··· BRANO DI TESTO
Sentenza Sentenza Cassazione Civile n. 12602 del 12/05/2021

Cassazione civile sez. un., 12/05/2021, (ud. 23/03/2021, dep. 12/05/2021), n.12602

LA CORTE SUPREMA DI CASSAZIONE

SEZIONI UNITE CIVILI

Composta dagli Ill.mi Sigg.ri Magistrati:

Dott. TIRELLI Francesco – Primo Presidente f.f. –

Dott. VIRGILIO Biagio – Presidente di Sez. –

Dott. BRUSCHETTA Ernestino Luigi – Presidente di Sez. –

Dott. SESTINI Danilo – rel. Consigliere –

Dott. STALLA Giacomo Maria – Consigliere –

Dott. GIUSTI Alberto – Consigliere –

Dott. MARULLI Marco – Consigliere –

Dott. MAROTTA Caterina – Consigliere –

Dott. CRISCUOLO Mauro – Consigliere –

ha pronunciato la seguente:

ORDINANZA

sul ricorso 16486/2019 proposto da:

E-DISTRIBUZIONE S.P.A., (già Enel Distribuzione s.p.a.), in persona

del legale rappresentante pro tempore, elettivamente domiciliata in

ROMA, VIA VITTORIA COLONNA 32, presso lo studio degli avvocati

GIUSEPPE LO PINTO, TIZIANA TOSTI, e FABIO CINTIOLI, che la

rappresentano e difendono;

– ricorrente –

contro

S.N.I.E. – SOCIETA’ NOLANA PER IMPRESE ELETTRICHE S.P.A., in persona

del legale rappresentante pro tempore, elettivamente domiciliata in

ROMA, VIA GIROLAMO DA CARPI 6, presso lo studio dell’avvocato LUIGI

NAPOLITANO, che la rappresenta e difende unitamente all’avvocato

DOMENICO VITALE;

– controricorrente –

e contro

MINISTERO DELLO SVILUPPO ECONOMICO;

– intimato –

avverso la sentenza n. 1884/2019 del CONSIGLIO DI STATO, depositata

il 21/03/2019.

Udita la relazione della causa svolta nella Camera di consiglio del

23/03/2021 dal Consigliere Dott. DANILO SESTINI;

lette le conclusioni scritte del Procuratore Generale Aggiunto Dott.
······
▶ _CONSEGNA A_:
Nel brano sull'ordinanza della Cassazione, quale magistrato è indicato come consigliere relatore?
Le voci non hanno alcun legame con il brano.
··· VOCI FORNITE
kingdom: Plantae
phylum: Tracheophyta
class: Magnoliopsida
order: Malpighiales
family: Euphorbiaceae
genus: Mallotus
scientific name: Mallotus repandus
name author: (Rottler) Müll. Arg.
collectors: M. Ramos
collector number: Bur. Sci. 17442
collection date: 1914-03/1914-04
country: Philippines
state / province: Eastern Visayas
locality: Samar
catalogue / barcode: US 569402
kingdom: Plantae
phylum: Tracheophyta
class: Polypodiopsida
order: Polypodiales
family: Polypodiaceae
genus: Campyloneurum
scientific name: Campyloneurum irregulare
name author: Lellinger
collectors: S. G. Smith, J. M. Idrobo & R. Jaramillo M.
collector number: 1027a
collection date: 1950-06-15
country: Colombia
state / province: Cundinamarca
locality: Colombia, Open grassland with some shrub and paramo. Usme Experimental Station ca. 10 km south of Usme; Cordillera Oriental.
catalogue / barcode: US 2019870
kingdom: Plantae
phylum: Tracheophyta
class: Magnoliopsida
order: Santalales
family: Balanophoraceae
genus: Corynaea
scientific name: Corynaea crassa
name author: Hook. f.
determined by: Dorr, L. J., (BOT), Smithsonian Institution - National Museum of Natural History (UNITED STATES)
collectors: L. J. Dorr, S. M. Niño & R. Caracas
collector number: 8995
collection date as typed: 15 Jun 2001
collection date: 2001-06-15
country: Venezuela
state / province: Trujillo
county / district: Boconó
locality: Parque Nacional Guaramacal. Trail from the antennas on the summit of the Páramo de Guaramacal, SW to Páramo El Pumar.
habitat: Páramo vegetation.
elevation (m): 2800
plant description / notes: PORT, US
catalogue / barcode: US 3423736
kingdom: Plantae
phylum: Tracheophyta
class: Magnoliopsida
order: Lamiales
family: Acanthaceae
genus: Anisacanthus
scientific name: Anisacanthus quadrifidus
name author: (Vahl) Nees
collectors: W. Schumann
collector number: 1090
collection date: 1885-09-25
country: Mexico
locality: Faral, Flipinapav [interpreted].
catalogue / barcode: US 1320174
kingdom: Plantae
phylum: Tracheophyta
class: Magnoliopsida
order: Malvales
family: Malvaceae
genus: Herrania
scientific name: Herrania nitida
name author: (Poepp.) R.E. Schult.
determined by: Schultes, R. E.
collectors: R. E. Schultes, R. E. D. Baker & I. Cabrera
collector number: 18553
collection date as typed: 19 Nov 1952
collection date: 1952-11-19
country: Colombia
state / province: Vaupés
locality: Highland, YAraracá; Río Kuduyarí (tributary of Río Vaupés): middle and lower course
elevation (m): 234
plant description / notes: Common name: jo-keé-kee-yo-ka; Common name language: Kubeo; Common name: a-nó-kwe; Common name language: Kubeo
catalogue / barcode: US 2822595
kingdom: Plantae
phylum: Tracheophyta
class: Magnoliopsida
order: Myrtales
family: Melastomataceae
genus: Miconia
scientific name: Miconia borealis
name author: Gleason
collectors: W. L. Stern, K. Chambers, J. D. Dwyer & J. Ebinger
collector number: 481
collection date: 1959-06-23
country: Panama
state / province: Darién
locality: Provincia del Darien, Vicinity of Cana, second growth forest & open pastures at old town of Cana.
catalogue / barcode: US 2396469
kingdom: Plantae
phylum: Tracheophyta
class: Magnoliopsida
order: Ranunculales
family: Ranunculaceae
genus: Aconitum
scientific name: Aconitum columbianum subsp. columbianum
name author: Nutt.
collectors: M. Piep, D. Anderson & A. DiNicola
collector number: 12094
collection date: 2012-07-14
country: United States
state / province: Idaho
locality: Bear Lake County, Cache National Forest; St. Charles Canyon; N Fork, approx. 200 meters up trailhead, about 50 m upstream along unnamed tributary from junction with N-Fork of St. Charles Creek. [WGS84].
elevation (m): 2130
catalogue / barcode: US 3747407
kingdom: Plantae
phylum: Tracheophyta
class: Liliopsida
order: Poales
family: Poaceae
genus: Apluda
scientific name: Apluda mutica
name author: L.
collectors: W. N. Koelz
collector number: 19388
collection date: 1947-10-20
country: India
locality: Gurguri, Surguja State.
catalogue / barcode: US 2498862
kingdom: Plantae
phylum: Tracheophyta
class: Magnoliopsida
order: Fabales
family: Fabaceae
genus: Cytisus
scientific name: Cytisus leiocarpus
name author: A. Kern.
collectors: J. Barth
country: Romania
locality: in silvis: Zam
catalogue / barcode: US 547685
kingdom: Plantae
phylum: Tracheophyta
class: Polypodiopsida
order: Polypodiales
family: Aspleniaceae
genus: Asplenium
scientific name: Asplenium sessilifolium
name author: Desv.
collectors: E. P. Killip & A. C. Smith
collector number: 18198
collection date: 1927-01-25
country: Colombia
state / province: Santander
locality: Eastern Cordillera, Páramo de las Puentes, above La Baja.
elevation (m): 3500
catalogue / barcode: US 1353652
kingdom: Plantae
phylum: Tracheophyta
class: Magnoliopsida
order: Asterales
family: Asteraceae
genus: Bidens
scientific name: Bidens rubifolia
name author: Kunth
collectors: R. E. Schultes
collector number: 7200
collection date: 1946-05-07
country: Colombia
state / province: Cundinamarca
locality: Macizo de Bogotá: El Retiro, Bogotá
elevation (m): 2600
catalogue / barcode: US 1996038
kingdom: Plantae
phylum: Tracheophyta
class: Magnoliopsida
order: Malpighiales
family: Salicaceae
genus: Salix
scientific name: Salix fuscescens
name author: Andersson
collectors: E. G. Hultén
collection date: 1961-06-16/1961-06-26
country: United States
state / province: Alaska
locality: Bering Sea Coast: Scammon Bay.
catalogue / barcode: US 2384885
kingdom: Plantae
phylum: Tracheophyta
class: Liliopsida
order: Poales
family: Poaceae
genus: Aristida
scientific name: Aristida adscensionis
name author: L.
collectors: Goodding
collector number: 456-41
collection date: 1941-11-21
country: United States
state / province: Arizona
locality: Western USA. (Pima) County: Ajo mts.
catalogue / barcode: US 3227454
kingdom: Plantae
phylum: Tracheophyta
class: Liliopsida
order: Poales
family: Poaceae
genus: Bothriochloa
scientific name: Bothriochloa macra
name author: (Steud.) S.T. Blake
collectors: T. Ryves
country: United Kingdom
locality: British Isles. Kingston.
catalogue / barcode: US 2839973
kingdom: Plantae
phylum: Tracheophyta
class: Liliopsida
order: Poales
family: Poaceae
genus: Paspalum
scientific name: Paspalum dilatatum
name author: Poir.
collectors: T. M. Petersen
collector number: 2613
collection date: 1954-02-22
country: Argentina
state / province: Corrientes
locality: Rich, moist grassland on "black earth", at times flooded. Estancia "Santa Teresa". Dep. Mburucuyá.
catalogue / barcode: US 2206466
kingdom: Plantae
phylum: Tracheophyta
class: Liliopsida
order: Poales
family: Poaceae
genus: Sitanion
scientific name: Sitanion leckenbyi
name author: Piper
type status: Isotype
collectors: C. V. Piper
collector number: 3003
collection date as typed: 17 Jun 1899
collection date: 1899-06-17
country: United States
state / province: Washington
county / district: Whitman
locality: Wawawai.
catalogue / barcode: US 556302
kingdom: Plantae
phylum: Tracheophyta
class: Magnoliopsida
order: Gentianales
······
▶ _CONSEGNA B_:
Per favore, rendi in un CSV a due colonne, "campo" e "valore", le voci dalla riga che contiene "state / province: Alaska" fino alla riga che contiene "collection date as typed: 17 Jun 1899", inclusa. Metti una riga per ciascuna voce, con ogni campo tra virgolette e gli a capo sostituiti da spazi.

▶ _RISPOSTA SVOLTA A_:
Il consigliere relatore è il Dott. Danilo Sestini.

▶ _RISPOSTA SVOLTA B_:
campo,valore
"state / province:","Alaska"
"locality:","Bering Sea Coast: Scammon Bay."
"catalogue / barcode:","US 2384885"
"kingdom:","Plantae"
"phylum:","Tracheophyta"
"class:","Liliopsida"
"order:","Poales"
"family:","Poaceae"
"genus:","Aristida"
"scientific name:","Aristida adscensionis"
"name author:","L."
"collectors:","Goodding"
"collector number:","456-41"
"collection date:","1941-11-21"
"country:","United States"
"state / province:","Arizona"
"locality:","Western USA. (Pima) County: Ajo mts."
"catalogue / barcode:","US 3227454"
"kingdom:","Plantae"
"phylum:","Tracheophyta"
"class:","Liliopsida"
"order:","Poales"
"family:","Poaceae"
"genus:","Bothriochloa"
"scientific name:","Bothriochloa macra"
"name author:","(Steud.) S.T. Blake"
"collectors:","T. Ryves"
"country:","United Kingdom"
"locality:","British Isles. Kingston."
"catalogue / barcode:","US 2839973"
"kingdom:","Plantae"
"phylum:","Tracheophyta"
"class:","Liliopsida"
"order:","Poales"
"family:","Poaceae"
"genus:","Paspalum"
"scientific name:","Paspalum dilatatum"
"name author:","Poir."
"collectors:","T. M. Petersen"
"collector number:","2613"
"collection date:","1954-02-22"
"country:","Argentina"
"state / province:","Corrientes"
"locality:","Rich, moist grassland on ""black earth"", at times flooded. Estancia ""Santa Teresa"". Dep. Mburucuyá."
"catalogue / barcode:","US 2206466"
"kingdom:","Plantae"
"phylum:","Tracheophyta"
"class:","Liliopsida"
"order:","Poales"
"family:","Poaceae"
"genus:","Sitanion"
"scientific name:","Sitanion leckenbyi"
"name author:","Piper"
"type status:","Isotype"
"collectors:","C. V. Piper"
"collector number:","3003"
"collection date as typed:","17 Jun 1899"